— Товарищи! Позвольте начать со слов искренней признательности за работу московской литературно-лекторской группы. После публикации Октябрьского манифеста[7]
в России одно за другим начали возникать легальные объединения всевозможных политических направлений, которые создавали свои печатные органы. Необходимо было противопоставить им наши, также легальные большевистские газеты. Борьба между идеологиями различных партий в этих условиях приобрела ярко выраженные конкретные формы. Дискуссий и митингов, прокламаций и листовок в нынешних условиях явно недостаточно; газеты, издающиеся за границей, уже не могут обеспечить социал-демократическим содержанием арену политический борьбы. Московским комитетом РСДРП поставлены четкие вопросы, за что вести агитацию, что пропагандировать. И чтобы ответить на эти вопросы, необходимо понять, как оценивает партия текущее состояние революционной борьбы.Ульянов-Ленин умел говорить так, чтобы его хотелось услышать:
— В последние годы в России созрели предпосылки народной революции — первой революции новой, империалистической эпохи. Противоречия, порожденные пореформенным развитием, достигли особой остроты. Экономический кризис потряс всю систему российского капитализма, он начался в легкой промышленности, но с наибольшей силой поразил новые отрасли тяжелой индустрии. Кризис сопровождался массовой безработицей, ухудшением условий труда рабочих, разорением множества мелких и средних предпринимателей. Одновременно усилилась концентрация производства, увеличилась мощь крупных и крупнейших предприятий, поддерживаемых банками — иностранными и русскими. Характерной чертой этого периода является возникновение монополистических объединений… в нефтяной промышленности, например, господствует всего несколько фирм — Нобеля, Ротшильда, Манташева, — связанных между собой, а также с другими международными монополиями соглашениями о разделе внутренних и внешних рынков.

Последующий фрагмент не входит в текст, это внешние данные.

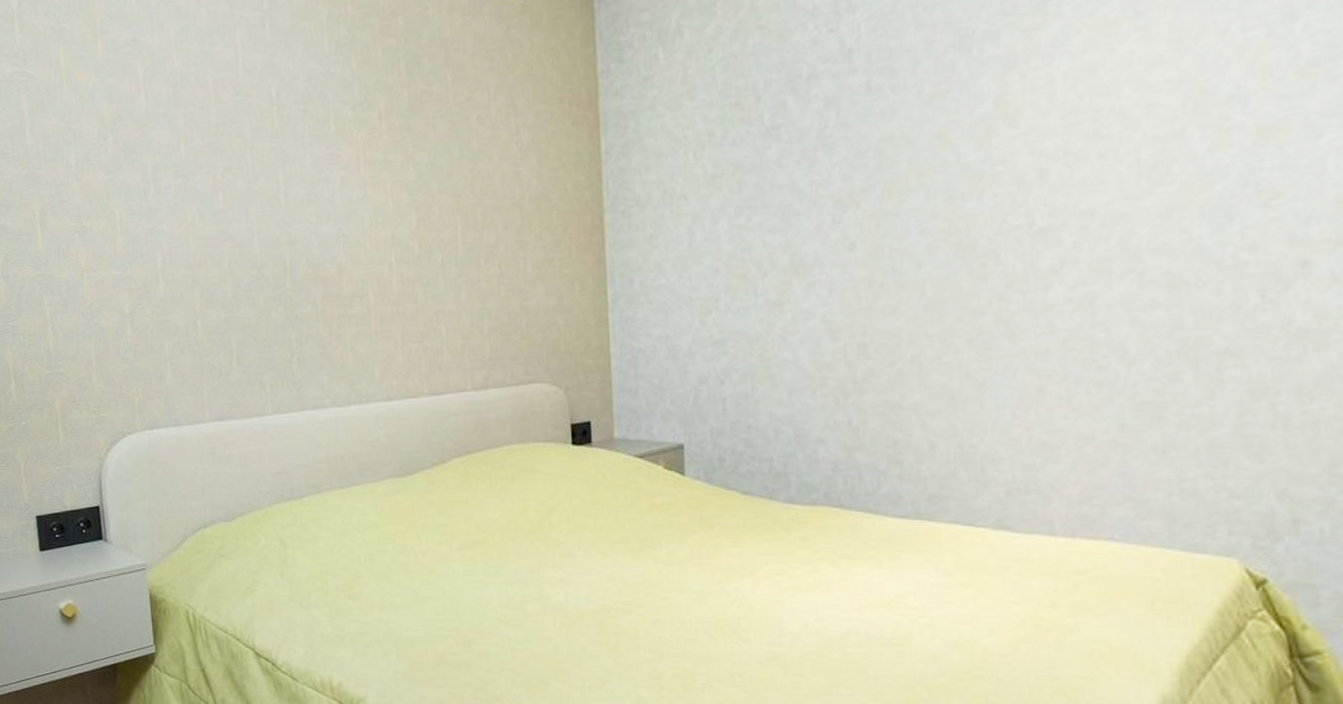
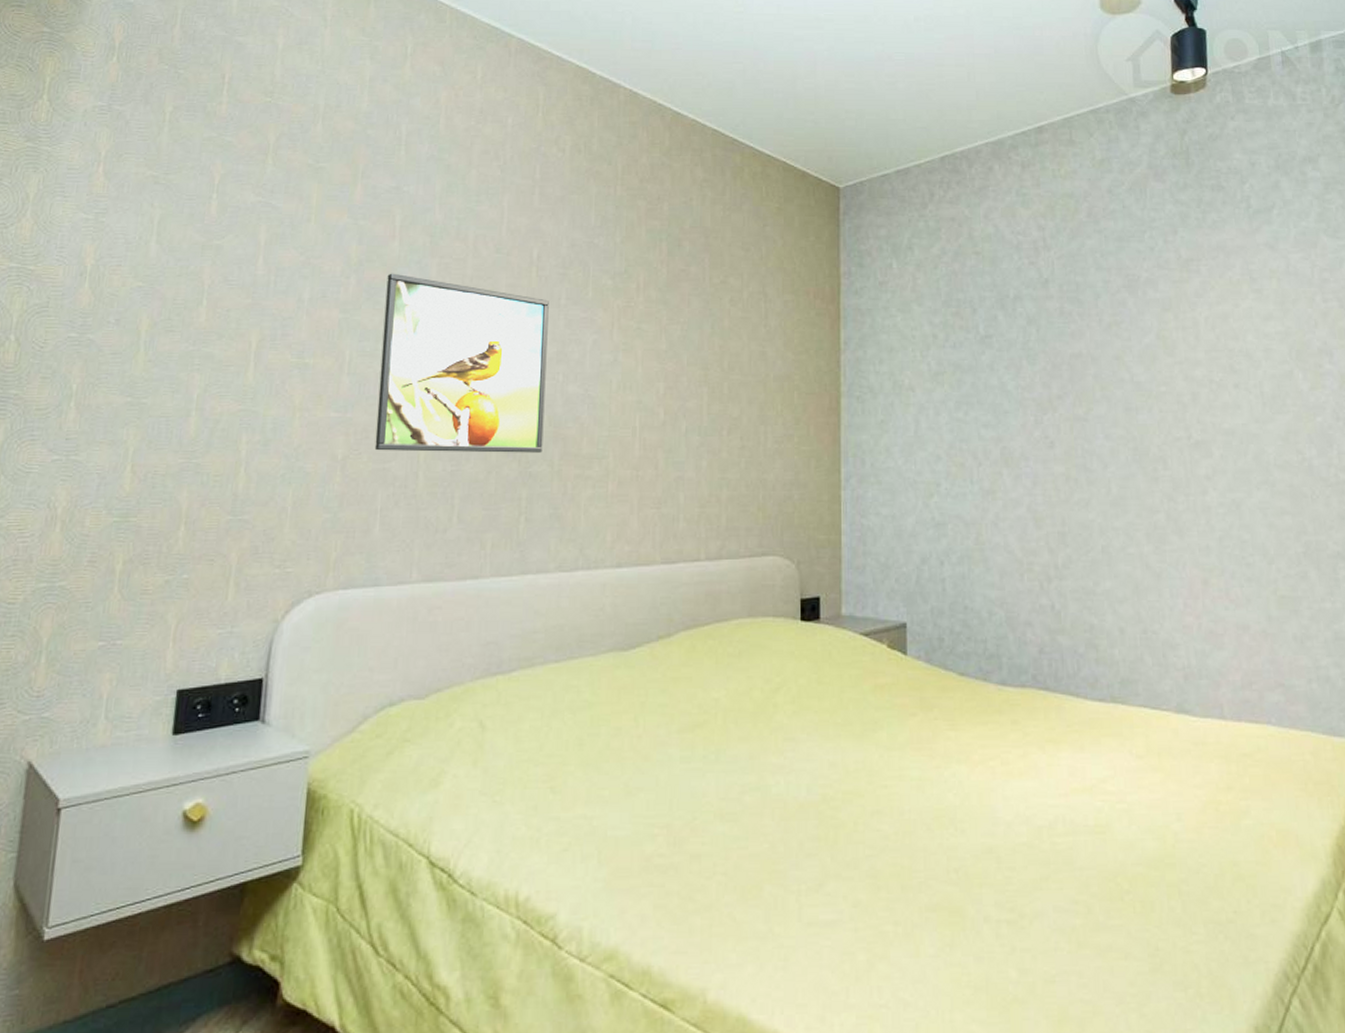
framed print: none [140,129,305,304] -> present [374,273,549,453]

Как известно, еще на третьем съезде партии, в апреле прошлого года, было решено, что главная задача начавшейся революции — покончить с самодержавием и остатками крепостничества в России. Несмотря на буржуазный характер этой революции главной ее движущей силой должен был стать рабочий класс, как наиболее заинтересованный в победе, а естественным союзником рабочего класса — крестьянство. Исходя из этого съезд определил и тактику партии: организация стачек и демонстраций, подготовка вооруженного восстания… еще год назад мы предупреждали петербургских товарищей, что такой малой ценой, как одна петиция, хотя бы и поданная попом от имени рабочих, свободу не покупают. Свобода покупается кровью, свобода завоевывается с оружием в руках, в жестоких боях. И действительно, тогда все закончилось расстрелом мирной демонстрации, тысячами убитых и раненых — хотя, с точки зрения исторического процесса, это были необходимые жертвы. Для рабочего класса события Кровавого воскресенья явились суровым уроком: революционное воспитание пролетариата за один день шагнуло вперед так, как оно не могло бы шагнуть в месяцы и годы серой, будничной, забитой жизни.
Руководитель центрального комитета партии большевиков с благодарностью принял из рук Владимира Анатольевича стакан с водой, сделал глоток и продолжил:
— Только в течение января прошлого года число бастующих составило более четырехсот тысяч человек — больше, чем за все предыдущее десятилетие. В некоторых крупных пролетарских центрах — Риге, Иваново-Вознесенске, Варшаве, Лодзи, Ревеле — стачки сопровождались многодневными кровопролитными схватками рабочих с войсками и полицией. Возобновились крестьянские выступления, начался массовый разгром и поджоги помещичьих усадеб. С каждым месяцем усиливалось недовольство в армии и особенно на флоте, рядовой состав которого включал в себя немало бывших рабочих, проникшихся революционными идеями. В июне восстали матросы на броненосце «Князь Потемкин Таврический», который так и остался непобежденной территорией революции. И какова бы ни была его дальнейшая судьба, перед нами налицо несомненный и знаменательнейший факт — попытка образования ядра революционной армии!
Владимир Ильич Ульянов-Ленин говорил, по обыкновению, страстно и громко. Небольшая картавость лишь придавала его словам дополнительную достоверность.